Task brief:
Return, word for word, the line containing "Confidencial (Apenas para Cadastrados)" and every line after it through the last line of the records below.

Material provided:
════════════════════

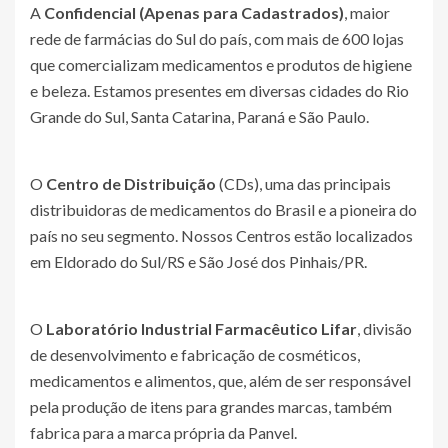
A
Confidencial (Apenas para Cadastrados)
, maior
rede de farmácias do Sul do país, com mais de 600 lojas
que comercializam medicamentos e produtos de higiene
e beleza. Estamos presentes em diversas cidades do Rio
Grande do Sul, Santa Catarina, Paraná e São Paulo.
O
Centro de Distribuição
(CDs), uma das principais
distribuidoras de medicamentos do Brasil e a pioneira do
país no seu segmento. Nossos Centros estão localizados
em Eldorado do Sul/RS e São José dos Pinhais/PR.
O
Laboratório Industrial Farmacêutico Lifar
, divisão
de desenvolvimento e fabricação de cosméticos,
medicamentos e alimentos, que, além de ser responsável
pela produção de itens para grandes marcas, também
fabrica para a marca própria da Panvel.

════════════════════

Written solution:
Confidencial (Apenas para Cadastrados)
, maior
rede de farmácias do Sul do país, com mais de 600 lojas
que comercializam medicamentos e produtos de higiene
e beleza. Estamos presentes em diversas cidades do Rio
Grande do Sul, Santa Catarina, Paraná e São Paulo.
O
Centro de Distribuição
(CDs), uma das principais
distribuidoras de medicamentos do Brasil e a pioneira do
país no seu segmento. Nossos Centros estão localizados
em Eldorado do Sul/RS e São José dos Pinhais/PR.
O
Laboratório Industrial Farmacêutico Lifar
, divisão
de desenvolvimento e fabricação de cosméticos,
medicamentos e alimentos, que, além de ser responsável
pela produção de itens para grandes marcas, também
fabrica para a marca própria da Panvel.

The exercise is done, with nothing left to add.